Во многих анекдотах Брежнев предстает находчивым простаком. Это простодушие любимого героя русских сказок. Вот Вилли Брандт на переговорах спрашивает Брежнева: «А что вы скажете по поводу размещения ракет средней дальности в европейской части СССР?». Леонид Ильич отвечает недоуменно: «А каких ракет?». В самолете Громыко говорит Брежневу: «Леонид Ильич, а хорошо вы им ответили – «А каких ракет?». Ну, просто срезали Брандта!» – «А какого Брандта?». Между прочим, авторы этого анекдота неплохо изучили стиль Брежнева. Он любил риторические вопросы и, в нарушение правил этикета, имел обыкновение эффектно отвечать вопросом на вопрос. В Хельсинки, после подписания знаменитой Декларации, Брежнев вышел к журналистам и принялся отвечать на вопросы. В те годы он уже редко прибегал к импровизации, но в Хельсинки почувствовал себя настоящим героем дня. И дважды Леонид Ильич ответил именно вопросом на вопрос. Его спросили о впечатлениях от совещания, Брежнев с обаятельной улыбкой ответил: «А вы как думаете?» и после многозначительной паузы принялся говорить о деле мира. Этим нехитрым приемом Брежнев пользовался умело, обезоруживал простодушием. Сам же Вилли Брандт оставил о Брежневе вполне меткие воспоминания: «В отличие от Косыгина, моего непосредственного партнера по переговорам 1970 г., который был в основном холоден и спокоен, Брежнев мог быть импульсивным, даже гневным. Перемены в настроении, русская душа, возможны быстрые слезы. Он имел чувство юмора. Он не только по многу часов купался в Ореанде, но много говорил и смеялся. Он рассказывал об истории своей страны, но только о последних десятилетиях… Было очевидно, что Брежнев старался следить за своей внешностью. Его фигура не соответствовала тем представлениям, которые могли возникнуть по его официальным фотографиям. Это не была ни в коей мере внушительная личность, и, несмотря на грузность своего тела, он производил впечатление изящного, живого, энергичного в движениях, жизнерадостного человека. Его мимика и жесты выдавали южанина, в особенности если он чувствовал себя раскованным во время беседы. Он происходил из украинской индустриальной области, где перемешивались различные национальные влияния. Больше чего-либо иного на формировании Брежнева как человека сказалась Вторая мировая война. Он говорил с большим и немного наивным волнением о том, как Гитлеру удалось обмануть Сталина…»

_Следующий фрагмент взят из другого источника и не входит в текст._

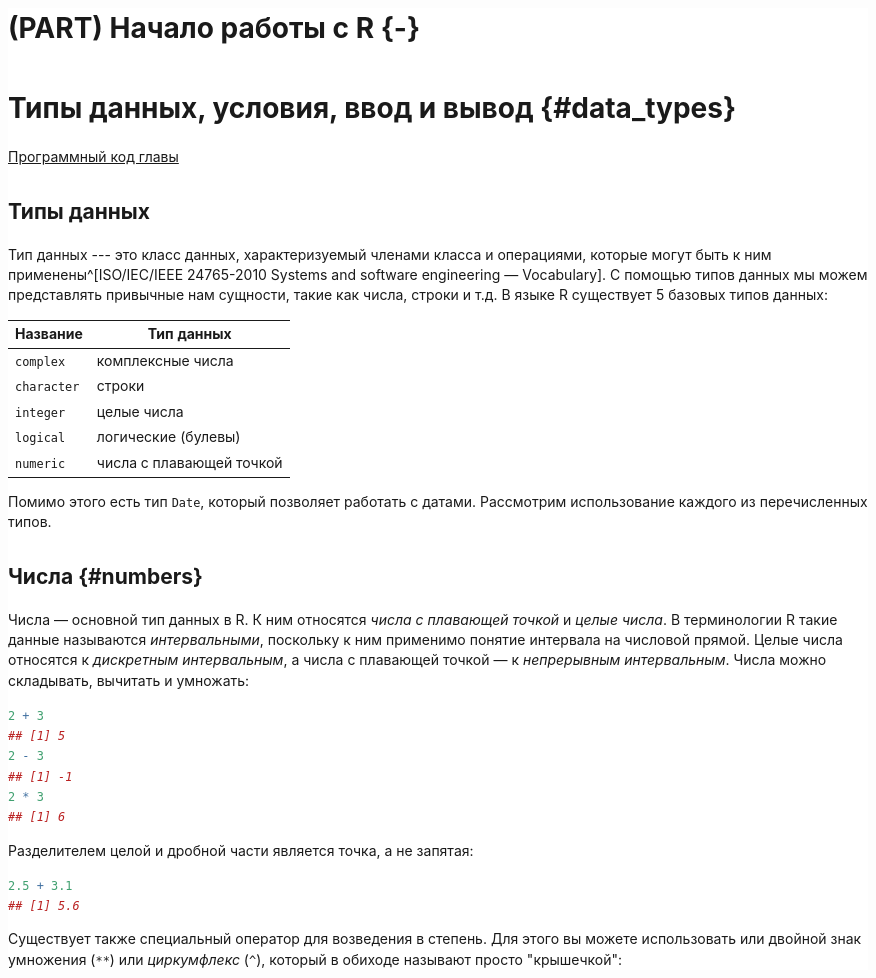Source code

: # (PART) Начало работы с R {-}

# Типы данных, условия, ввод и вывод {#data_types}



[Программный код главы](https://github.com/tsamsonov/r-geo-course/blob/master/code/01-Basics.R)

## Типы данных

Тип данных --- это класс данных, характеризуемый членами класса и операциями, которые могут быть к ним применены^[ISO/IEC/IEEE 24765-2010 Systems and software engineering — Vocabulary]. С помощью типов данных мы можем представлять привычные нам сущности, такие как числа, строки и т.д. В языке R существует 5 базовых типов данных:

Название | Тип данных
---------|-----------
`complex`  | комплексные числа
`character`| строки
`integer`  | целые числа
`logical`  | логические (булевы)
`numeric`  | числа с плавающей точкой

Помимо этого есть тип `Date`, который позволяет работать с датами. Рассмотрим использование каждого из перечисленных типов.

## Числа {#numbers}

Числа — основной тип данных в R. К ним относятся _числа c плавающей точкой_ и _целые числа_. В терминологии R такие данные называются _интервальными_, поскольку к ним применимо понятие интервала на числовой прямой. Целые числа относятся к _дискретным интервальным_, а числа с плавающей точкой — к _непрерывным интервальным_. Числа можно складывать, вычитать и умножать:

```r
2 + 3
## [1] 5
2 - 3
## [1] -1
2 * 3
## [1] 6
```

Разделителем целой и дробной части является точка, а не запятая:

```r
2.5 + 3.1
## [1] 5.6
```

Существует также специальный оператор для возведения в степень. Для этого вы можете
использовать или двойной знак умножения (`**`) или _циркумфлекс_ (`^`), который в обиходе называют просто "крышечкой":

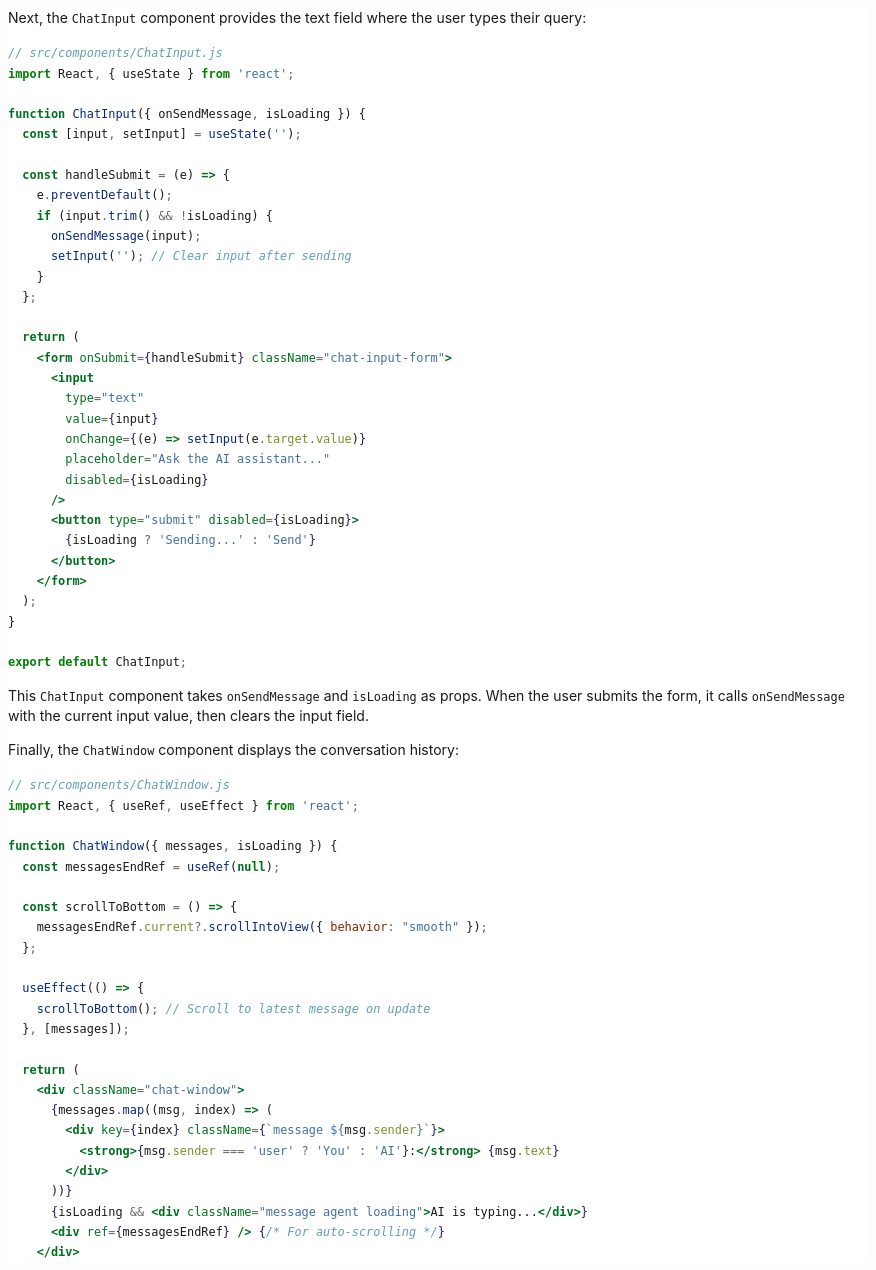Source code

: Next, the `ChatInput` component provides the text field where the user types their query:

```jsx
// src/components/ChatInput.js
import React, { useState } from 'react';

function ChatInput({ onSendMessage, isLoading }) {
  const [input, setInput] = useState('');

  const handleSubmit = (e) => {
    e.preventDefault();
    if (input.trim() && !isLoading) {
      onSendMessage(input);
      setInput(''); // Clear input after sending
    }
  };

  return (
    <form onSubmit={handleSubmit} className="chat-input-form">
      <input
        type="text"
        value={input}
        onChange={(e) => setInput(e.target.value)}
        placeholder="Ask the AI assistant..."
        disabled={isLoading}
      />
      <button type="submit" disabled={isLoading}>
        {isLoading ? 'Sending...' : 'Send'}
      </button>
    </form>
  );
}

export default ChatInput;
```
This `ChatInput` component takes `onSendMessage` and `isLoading` as props. When the user submits the form, it calls `onSendMessage` with the current input value, then clears the input field.

Finally, the `ChatWindow` component displays the conversation history:

```jsx
// src/components/ChatWindow.js
import React, { useRef, useEffect } from 'react';

function ChatWindow({ messages, isLoading }) {
  const messagesEndRef = useRef(null);

  const scrollToBottom = () => {
    messagesEndRef.current?.scrollIntoView({ behavior: "smooth" });
  };

  useEffect(() => {
    scrollToBottom(); // Scroll to latest message on update
  }, [messages]);

  return (
    <div className="chat-window">
      {messages.map((msg, index) => (
        <div key={index} className={`message ${msg.sender}`}>
          <strong>{msg.sender === 'user' ? 'You' : 'AI'}:</strong> {msg.text}
        </div>
      ))}
      {isLoading && <div className="message agent loading">AI is typing...</div>}
      <div ref={messagesEndRef} /> {/* For auto-scrolling */}
    </div>
```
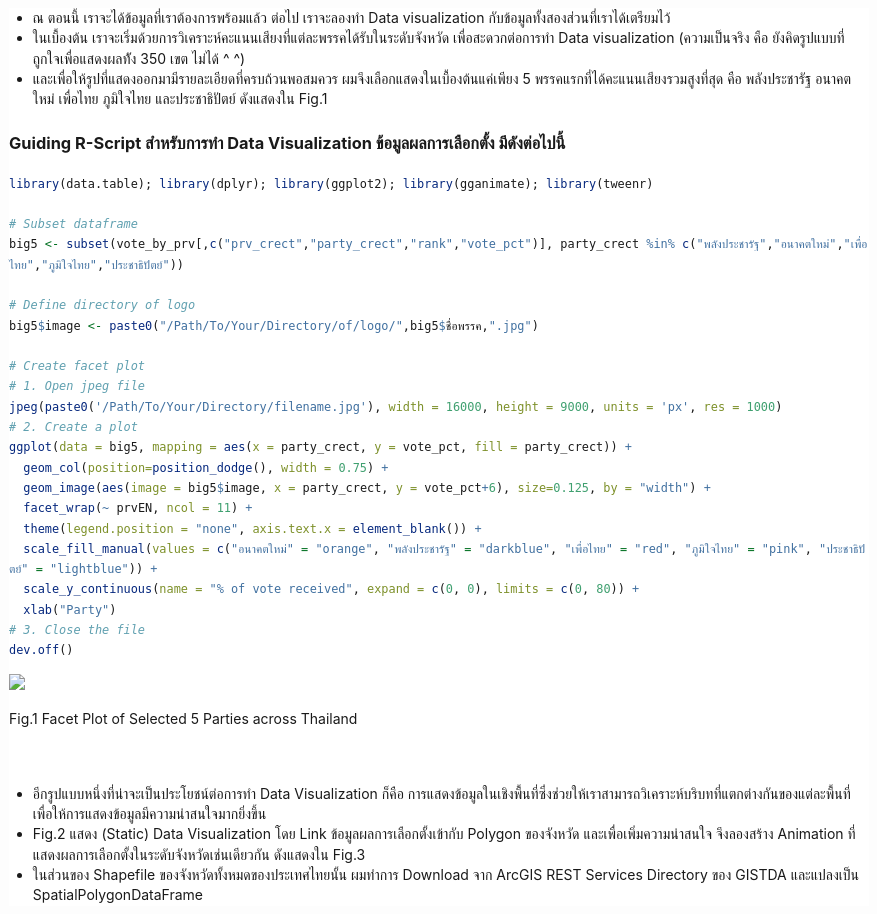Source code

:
 ```r
```

- ณ ตอนนี้ เราจะได้ข้อมูลที่เราต้องการพร้อมแล้ว ต่อไป เราจะลองทำ Data visualization กับข้อมูลทั้งสองส่วนที่เราได้เตรียมไว้
- ในเบื้องต้น เราจะเริ่มด้วยการวิเคราะห์คะแนนเสียงที่แต่ละพรรคได้รับในระดับจังหวัด เพื่อสะดวกต่อการทำ Data visualization (ความเป็นจริง คือ ยังคิดรูปแบบที่ถูกใจเพื่อแสดงผลท้ัง 350 เขต ไม่ได้ ^ ^)
- และเพื่อให้รูปที่แสดงออกมามีรายละเอียดที่ครบถ้วนพอสมควร ผมจึงเลือกแสดงในเบื้องต้นแค่เพียง 5 พรรคแรกที่ได้คะแนนเสียงรวมสูงที่สุด คือ พลังประชารัฐ อนาคตใหม่ เพื่อไทย ภูมิใจไทย และประชาธิปัตย์ ดังแสดงใน Fig.1 

### **Guiding R-Script สำหรับการทำ Data Visualization ข้อมูลผลการเลือกตั้ง มีดังต่อไปนี้**

```r
library(data.table); library(dplyr); library(ggplot2); library(gganimate); library(tweenr)

# Subset dataframe
big5 <- subset(vote_by_prv[,c("prv_crect","party_crect","rank","vote_pct")], party_crect %in% c("พลังประชารัฐ","อนาคตใหม่","เพื่อไทย","ภูมิใจไทย","ประชาธิปัตย์"))

# Define directory of logo
big5$image <- paste0("/Path/To/Your/Directory/of/logo/",big5$ชื่อพรรค,".jpg")

# Create facet plot
# 1. Open jpeg file
jpeg(paste0('/Path/To/Your/Directory/filename.jpg'), width = 16000, height = 9000, units = 'px', res = 1000)
# 2. Create a plot
ggplot(data = big5, mapping = aes(x = party_crect, y = vote_pct, fill = party_crect)) +
  geom_col(position=position_dodge(), width = 0.75) +
  geom_image(aes(image = big5$image, x = party_crect, y = vote_pct+6), size=0.125, by = "width") +
  facet_wrap(~ prvEN, ncol = 11) +
  theme(legend.position = "none", axis.text.x = element_blank()) +
  scale_fill_manual(values = c("อนาคตใหม่" = "orange", "พลังประชารัฐ" = "darkblue", "เพื่อไทย" = "red", "ภูมิใจไทย" = "pink", "ประชาธิปัตย์" = "lightblue")) +
  scale_y_continuous(name = "% of vote received", expand = c(0, 0), limits = c(0, 80)) +
  xlab("Party")
# 3. Close the file
dev.off()

```
![](figures/election2019_top5_all_provinces.jpg)

<figcaption>Fig.1 Facet Plot of Selected 5 Parties across Thailand</figcaption>
<br/><br/>

- อีกรูปแบบหนึ่งที่น่าจะเป็นประโยชน์ต่อการทำ Data Visualization ก็คือ การแสดงข้อมูลในเชิงพื้นที่ซึ่งช่วยให้เราสามารถวิเคราะห์บริบทที่แตกต่างกันของแต่ละพื้นที่ เพื่อให้การแสดงข้อมูลมีความน่าสนใจมากยิ่งขึ้น
- Fig.2 แสดง (Static) Data Visualization โดย Link ข้อมูลผลการเลือกตั้งเข้ากับ Polygon ของจังหวัด และเพื่อเพิ่มความน่าสนใจ จึงลองสร้าง Animation ที่แสดงผลการเลือกตั้งในระดับจังหวัดเช่นเดียวกัน ดังแสดงใน Fig.3
- ในส่วนของ Shapefile ของจังหวัดทั้งหมดของประเทศไทยนั้น ผมทำการ Download จาก ArcGIS REST Services Directory ของ GISTDA และแปลงเป็น SpatialPolygonDataFrame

В одном анекдоте возникает портсигар. Встретились Картер, Жискар Д’Эстен и Брежнев. Решили закурить. Картер достает серебряный портсигар: «Дорогому Джимми от соратников по партии». Жискар Д’Эстен – золотой, с надписью «Дорогому Валери от Жаннет». А у Брежнева – золотой с бриллиантами и надпись вязью: «Александру Пушкину от князя Вяземского». Однажды в жизни Брежнева и впрямь возник портсигар – и история, с ним связанная, анекдотичнее любого анекдота. Брежнев был отпетым курильщиком, постоянно потягивал «Новость». Врачи требовали ограничиться одной сигаретой в час. Народные умельцы сделали для Брежнева портсигар со специальным счетчиком. Из него можно было извлечь одну сигарету в час. Брежнев похвалялся диковинкой и перед журналистами, и перед иностранными коллегами. Никсон вспоминал: «В начале каждого часа он церемонно вытаскивал выделенную сигарету и закрывал портсигар. Потом, спустя несколько минут, он лез в карман пиджака и доставал другую сигарету из нормальной пачки, которую тоже носил с собой. Таким образом он мог продолжать свое привычное непрерывное курение до тех пор, пока не срабатывал счетчик, и он мог достать заслуженную сигарету из портсигара». Находчивость, артистизм и чудаковатость Брежнева в этой ситуации – подлинно анекдотические. Как ни странно, многие анекдоты были порождены юмором Брежнева: например, он сам иронически воспринимал свое «ленинское» отчество – совсем как в анекдоте «Зовите меня просто Ильич». Личный фотограф генсека Владимир Мусаэльян вспоминает: «Однажды в Ялте Брежнев вышел из машины газировки попить. Народ окружил, здоровается. «Как вы узнали меня?» – спросил он. «По бровям», – пошутила одна женщина. Он рассмеялся. Ему это так понравилось, что он приводил этот случай некоторым коллегам из других стран. Да и сам Леонид Ильич любил рассказывать анекдоты. Часто делал это, например, перед началом большого совещания, чтобы снять напряжение в зале. Не любил только анекдоты о Чапаеве. Говорил: «Надо же, как имя героя Гражданской войны опошлили!».